◆ AIM OF THE TASK:
Read the listing below and copy out every line that holds "lines".

◆ EXERCISE DATA:
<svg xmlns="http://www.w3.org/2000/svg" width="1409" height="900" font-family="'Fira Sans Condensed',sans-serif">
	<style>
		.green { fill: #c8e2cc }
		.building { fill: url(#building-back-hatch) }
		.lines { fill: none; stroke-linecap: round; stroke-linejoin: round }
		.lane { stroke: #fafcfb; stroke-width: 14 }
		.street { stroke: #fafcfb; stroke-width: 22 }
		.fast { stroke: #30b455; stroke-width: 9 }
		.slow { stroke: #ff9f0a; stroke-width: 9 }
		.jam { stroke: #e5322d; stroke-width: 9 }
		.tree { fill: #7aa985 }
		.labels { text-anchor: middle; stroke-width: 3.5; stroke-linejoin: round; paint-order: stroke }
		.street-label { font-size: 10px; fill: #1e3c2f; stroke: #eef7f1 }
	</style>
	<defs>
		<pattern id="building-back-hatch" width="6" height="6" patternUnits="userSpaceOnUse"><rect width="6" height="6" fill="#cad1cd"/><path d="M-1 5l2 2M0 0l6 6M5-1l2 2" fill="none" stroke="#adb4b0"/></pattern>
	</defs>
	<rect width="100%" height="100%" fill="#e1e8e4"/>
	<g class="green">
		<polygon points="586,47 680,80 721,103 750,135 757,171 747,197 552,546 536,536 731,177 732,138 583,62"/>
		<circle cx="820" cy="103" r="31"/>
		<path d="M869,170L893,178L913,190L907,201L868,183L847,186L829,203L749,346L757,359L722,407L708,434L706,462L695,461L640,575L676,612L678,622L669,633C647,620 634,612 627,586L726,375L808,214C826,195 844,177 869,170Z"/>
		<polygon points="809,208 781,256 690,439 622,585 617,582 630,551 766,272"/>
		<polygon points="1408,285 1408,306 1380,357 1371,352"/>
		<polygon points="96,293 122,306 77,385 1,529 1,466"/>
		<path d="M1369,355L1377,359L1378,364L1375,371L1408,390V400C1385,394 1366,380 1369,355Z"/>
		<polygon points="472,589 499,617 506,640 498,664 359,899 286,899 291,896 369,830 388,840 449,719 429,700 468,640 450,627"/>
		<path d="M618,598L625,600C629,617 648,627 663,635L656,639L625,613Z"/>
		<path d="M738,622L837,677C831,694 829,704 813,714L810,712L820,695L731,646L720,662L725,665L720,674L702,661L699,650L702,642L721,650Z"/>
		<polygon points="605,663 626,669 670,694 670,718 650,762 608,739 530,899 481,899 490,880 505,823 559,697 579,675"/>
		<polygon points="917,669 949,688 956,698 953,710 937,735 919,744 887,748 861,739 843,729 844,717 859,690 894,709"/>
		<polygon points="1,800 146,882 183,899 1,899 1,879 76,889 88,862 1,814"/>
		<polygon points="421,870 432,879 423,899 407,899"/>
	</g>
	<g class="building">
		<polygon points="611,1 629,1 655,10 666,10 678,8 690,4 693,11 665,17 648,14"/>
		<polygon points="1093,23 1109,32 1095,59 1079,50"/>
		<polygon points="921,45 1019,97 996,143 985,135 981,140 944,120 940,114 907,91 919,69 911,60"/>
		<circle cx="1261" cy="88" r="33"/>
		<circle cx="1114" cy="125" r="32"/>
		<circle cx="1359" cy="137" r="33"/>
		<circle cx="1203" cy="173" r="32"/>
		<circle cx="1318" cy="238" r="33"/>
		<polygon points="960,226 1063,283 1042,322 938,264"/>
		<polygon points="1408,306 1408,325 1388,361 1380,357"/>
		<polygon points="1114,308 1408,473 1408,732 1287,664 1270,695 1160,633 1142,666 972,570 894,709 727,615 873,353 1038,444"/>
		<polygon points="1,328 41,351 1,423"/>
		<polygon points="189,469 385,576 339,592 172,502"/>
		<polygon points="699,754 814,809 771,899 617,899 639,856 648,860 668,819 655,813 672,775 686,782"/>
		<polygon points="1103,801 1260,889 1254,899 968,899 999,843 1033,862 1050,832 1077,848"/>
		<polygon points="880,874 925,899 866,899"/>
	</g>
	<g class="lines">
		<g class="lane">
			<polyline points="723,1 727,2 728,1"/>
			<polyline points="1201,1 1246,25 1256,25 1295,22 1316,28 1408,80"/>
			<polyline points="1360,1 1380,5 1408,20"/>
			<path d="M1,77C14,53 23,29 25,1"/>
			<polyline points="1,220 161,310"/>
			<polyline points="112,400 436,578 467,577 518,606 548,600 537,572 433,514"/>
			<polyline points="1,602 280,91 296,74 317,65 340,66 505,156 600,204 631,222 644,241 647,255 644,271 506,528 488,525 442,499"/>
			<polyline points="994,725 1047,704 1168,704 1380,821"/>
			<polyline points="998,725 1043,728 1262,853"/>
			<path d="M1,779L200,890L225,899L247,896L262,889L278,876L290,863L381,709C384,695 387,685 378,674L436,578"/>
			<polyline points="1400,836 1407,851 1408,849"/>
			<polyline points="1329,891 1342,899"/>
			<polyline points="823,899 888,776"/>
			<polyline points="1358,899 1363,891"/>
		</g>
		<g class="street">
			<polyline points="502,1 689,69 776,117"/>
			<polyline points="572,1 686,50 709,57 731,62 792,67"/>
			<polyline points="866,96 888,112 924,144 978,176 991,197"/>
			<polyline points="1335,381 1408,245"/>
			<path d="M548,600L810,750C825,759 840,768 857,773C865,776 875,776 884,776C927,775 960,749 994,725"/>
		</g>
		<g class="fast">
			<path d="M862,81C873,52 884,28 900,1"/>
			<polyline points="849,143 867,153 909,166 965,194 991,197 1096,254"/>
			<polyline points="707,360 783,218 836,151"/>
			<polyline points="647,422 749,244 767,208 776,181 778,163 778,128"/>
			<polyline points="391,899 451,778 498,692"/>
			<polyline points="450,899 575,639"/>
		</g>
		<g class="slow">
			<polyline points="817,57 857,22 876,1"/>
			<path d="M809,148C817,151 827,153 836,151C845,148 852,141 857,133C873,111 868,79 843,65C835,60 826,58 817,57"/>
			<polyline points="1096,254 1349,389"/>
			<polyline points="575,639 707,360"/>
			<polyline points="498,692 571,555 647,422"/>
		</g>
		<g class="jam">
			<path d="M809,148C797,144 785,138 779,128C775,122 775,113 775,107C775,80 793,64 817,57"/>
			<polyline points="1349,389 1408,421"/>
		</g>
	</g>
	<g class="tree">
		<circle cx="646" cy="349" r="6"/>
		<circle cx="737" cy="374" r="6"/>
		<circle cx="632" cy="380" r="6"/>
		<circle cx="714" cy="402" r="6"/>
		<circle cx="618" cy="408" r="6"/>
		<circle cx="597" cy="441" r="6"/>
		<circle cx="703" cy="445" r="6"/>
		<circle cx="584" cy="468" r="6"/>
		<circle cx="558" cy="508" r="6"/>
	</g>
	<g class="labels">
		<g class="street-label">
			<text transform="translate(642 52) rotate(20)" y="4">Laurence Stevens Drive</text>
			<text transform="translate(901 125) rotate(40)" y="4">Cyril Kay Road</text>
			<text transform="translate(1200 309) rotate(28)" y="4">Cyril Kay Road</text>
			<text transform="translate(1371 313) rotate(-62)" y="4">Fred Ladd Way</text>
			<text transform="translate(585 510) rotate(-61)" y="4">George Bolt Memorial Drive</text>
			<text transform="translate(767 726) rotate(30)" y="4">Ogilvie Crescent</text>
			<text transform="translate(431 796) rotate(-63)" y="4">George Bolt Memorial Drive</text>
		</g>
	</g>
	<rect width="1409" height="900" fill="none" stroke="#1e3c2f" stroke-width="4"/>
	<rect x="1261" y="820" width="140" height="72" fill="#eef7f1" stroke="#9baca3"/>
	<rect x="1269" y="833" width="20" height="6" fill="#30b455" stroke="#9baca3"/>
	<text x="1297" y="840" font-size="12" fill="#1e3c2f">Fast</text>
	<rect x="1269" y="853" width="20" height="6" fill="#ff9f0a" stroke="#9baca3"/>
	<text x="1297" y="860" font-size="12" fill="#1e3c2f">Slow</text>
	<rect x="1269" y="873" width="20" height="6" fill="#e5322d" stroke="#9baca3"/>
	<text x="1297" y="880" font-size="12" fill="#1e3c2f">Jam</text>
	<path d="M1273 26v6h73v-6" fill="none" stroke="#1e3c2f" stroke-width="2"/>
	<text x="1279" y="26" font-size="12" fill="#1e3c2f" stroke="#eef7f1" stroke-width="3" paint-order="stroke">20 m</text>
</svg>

---

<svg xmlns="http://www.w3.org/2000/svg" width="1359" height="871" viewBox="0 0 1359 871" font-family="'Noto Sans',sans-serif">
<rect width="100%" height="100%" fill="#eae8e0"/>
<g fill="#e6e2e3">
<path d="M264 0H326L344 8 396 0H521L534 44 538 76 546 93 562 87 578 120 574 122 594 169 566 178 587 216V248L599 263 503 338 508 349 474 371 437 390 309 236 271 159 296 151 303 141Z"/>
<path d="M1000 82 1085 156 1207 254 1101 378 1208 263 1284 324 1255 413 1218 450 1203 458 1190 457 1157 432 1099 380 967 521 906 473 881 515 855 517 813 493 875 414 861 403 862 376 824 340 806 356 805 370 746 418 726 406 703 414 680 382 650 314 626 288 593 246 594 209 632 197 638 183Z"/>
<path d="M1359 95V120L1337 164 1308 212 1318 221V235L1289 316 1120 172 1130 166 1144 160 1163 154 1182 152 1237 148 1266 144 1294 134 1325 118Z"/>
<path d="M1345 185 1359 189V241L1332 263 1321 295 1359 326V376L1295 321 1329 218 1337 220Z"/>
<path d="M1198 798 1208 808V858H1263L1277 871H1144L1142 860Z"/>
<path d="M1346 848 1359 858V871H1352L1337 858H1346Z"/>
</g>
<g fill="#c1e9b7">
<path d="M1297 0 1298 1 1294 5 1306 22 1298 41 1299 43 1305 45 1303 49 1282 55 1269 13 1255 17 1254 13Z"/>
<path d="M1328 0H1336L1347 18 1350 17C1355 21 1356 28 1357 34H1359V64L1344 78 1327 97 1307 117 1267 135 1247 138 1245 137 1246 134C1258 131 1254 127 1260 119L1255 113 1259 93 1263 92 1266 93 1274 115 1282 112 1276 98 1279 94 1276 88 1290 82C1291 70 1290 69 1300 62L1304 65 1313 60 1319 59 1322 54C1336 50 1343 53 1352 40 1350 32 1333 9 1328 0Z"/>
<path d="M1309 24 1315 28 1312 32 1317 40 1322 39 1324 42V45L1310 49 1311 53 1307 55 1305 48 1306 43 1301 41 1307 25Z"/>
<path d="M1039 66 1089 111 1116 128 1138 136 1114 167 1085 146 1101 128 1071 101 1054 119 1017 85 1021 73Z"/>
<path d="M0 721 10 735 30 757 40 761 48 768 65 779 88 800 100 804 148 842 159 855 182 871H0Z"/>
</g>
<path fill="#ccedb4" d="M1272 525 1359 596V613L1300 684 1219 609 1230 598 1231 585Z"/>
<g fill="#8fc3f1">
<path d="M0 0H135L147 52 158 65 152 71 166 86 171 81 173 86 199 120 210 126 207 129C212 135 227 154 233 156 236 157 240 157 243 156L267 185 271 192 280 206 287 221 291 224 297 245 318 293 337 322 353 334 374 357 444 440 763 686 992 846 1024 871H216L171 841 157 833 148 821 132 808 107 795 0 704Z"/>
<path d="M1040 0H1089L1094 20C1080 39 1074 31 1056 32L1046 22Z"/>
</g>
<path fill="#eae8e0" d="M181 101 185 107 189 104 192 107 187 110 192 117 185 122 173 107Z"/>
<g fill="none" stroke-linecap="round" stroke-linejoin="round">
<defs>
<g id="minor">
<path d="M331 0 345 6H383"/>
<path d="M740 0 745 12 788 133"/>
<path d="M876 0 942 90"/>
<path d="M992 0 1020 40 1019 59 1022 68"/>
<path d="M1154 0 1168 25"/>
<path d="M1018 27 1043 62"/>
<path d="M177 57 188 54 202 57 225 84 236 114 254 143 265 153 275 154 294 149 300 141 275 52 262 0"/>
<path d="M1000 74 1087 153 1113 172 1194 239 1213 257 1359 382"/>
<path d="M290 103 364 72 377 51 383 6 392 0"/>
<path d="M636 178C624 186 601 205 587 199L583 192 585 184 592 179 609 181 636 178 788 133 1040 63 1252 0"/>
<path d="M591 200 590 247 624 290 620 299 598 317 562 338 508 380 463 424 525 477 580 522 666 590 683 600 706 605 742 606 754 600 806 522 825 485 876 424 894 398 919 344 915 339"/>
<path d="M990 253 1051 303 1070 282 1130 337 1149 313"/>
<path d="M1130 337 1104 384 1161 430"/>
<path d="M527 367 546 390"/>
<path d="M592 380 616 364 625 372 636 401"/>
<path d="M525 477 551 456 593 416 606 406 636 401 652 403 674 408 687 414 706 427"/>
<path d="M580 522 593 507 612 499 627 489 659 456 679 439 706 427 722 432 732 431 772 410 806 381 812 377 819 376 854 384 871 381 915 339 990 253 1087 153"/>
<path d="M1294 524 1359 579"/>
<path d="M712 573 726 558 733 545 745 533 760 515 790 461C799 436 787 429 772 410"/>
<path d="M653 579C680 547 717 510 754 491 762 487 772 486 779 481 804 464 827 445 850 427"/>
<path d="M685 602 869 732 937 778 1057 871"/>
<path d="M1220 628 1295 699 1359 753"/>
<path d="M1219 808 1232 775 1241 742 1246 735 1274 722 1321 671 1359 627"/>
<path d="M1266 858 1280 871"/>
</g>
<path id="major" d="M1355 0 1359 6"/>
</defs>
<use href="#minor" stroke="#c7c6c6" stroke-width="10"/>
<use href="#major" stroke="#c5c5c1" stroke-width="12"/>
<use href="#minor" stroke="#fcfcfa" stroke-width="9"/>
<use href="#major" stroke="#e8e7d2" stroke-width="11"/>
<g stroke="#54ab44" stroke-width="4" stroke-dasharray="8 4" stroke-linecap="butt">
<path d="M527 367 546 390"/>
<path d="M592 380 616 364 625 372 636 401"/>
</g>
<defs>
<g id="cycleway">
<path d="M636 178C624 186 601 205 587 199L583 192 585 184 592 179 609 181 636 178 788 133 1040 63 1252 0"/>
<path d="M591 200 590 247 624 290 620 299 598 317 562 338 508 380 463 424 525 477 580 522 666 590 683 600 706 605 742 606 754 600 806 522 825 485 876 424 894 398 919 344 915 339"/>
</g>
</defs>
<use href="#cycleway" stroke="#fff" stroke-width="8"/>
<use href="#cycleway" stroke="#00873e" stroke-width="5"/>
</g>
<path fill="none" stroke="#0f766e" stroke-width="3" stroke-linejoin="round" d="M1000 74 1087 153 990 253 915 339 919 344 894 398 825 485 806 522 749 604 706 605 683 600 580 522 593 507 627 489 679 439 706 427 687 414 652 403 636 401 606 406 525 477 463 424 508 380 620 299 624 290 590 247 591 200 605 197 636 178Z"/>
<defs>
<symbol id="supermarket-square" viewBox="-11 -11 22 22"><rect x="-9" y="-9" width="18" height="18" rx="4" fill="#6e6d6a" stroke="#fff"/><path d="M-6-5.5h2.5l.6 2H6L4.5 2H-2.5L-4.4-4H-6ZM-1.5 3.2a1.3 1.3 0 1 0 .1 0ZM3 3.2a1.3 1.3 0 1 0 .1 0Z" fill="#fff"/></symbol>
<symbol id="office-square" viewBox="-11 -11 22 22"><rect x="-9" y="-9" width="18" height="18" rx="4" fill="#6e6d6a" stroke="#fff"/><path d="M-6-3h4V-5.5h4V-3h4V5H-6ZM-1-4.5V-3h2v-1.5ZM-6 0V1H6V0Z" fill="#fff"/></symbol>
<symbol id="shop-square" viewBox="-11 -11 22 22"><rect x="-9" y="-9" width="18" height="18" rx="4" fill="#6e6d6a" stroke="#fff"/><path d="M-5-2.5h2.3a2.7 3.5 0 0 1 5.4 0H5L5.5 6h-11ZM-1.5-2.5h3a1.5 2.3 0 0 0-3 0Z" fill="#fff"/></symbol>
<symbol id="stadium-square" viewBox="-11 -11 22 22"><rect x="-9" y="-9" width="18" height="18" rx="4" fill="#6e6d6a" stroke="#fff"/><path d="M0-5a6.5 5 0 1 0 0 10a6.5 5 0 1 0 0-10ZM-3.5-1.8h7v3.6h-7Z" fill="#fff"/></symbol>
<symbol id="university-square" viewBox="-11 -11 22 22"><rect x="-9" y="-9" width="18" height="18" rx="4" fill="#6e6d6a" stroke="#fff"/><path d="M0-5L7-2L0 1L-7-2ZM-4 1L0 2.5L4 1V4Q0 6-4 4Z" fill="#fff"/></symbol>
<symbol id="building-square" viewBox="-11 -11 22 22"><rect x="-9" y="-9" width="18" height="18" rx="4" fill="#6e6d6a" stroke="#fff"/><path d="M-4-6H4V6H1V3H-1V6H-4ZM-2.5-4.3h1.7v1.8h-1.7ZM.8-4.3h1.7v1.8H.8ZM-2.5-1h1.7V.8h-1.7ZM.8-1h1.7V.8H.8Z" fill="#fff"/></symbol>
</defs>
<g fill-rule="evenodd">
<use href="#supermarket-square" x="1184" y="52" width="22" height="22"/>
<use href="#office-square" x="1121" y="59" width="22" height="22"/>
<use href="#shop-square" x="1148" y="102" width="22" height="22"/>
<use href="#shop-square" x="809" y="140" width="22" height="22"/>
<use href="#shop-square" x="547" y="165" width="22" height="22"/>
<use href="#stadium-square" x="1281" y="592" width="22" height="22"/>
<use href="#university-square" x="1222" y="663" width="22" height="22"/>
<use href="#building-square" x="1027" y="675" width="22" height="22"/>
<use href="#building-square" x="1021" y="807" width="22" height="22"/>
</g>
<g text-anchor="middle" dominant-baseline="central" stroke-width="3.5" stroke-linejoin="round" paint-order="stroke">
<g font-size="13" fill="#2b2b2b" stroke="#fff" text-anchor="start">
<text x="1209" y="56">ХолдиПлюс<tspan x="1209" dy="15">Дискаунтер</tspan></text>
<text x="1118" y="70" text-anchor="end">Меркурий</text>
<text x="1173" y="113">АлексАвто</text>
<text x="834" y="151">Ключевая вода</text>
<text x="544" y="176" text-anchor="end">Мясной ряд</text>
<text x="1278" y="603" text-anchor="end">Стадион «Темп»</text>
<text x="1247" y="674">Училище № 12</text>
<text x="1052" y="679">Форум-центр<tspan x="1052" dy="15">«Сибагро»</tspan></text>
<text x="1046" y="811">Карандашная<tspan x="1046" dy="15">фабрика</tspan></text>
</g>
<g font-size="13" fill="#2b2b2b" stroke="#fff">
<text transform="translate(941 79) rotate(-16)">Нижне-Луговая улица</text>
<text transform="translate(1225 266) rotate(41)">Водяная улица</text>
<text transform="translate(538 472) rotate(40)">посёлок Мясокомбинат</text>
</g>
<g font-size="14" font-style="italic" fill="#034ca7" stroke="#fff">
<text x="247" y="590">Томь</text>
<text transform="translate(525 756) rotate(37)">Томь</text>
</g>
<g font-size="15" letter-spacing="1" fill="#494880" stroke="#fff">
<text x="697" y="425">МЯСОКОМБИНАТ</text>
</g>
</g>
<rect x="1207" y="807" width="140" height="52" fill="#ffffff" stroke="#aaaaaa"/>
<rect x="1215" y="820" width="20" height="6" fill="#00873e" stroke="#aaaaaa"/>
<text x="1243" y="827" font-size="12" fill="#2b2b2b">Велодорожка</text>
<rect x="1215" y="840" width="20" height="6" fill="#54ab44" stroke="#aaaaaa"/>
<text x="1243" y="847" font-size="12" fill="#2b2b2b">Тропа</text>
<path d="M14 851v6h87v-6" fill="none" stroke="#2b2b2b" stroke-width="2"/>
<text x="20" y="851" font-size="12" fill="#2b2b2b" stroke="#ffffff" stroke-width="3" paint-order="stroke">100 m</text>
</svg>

◆ ANSWER FOR THE TASK:
		.lines { fill: none; stroke-linecap: round; stroke-linejoin: round }
	<g class="lines">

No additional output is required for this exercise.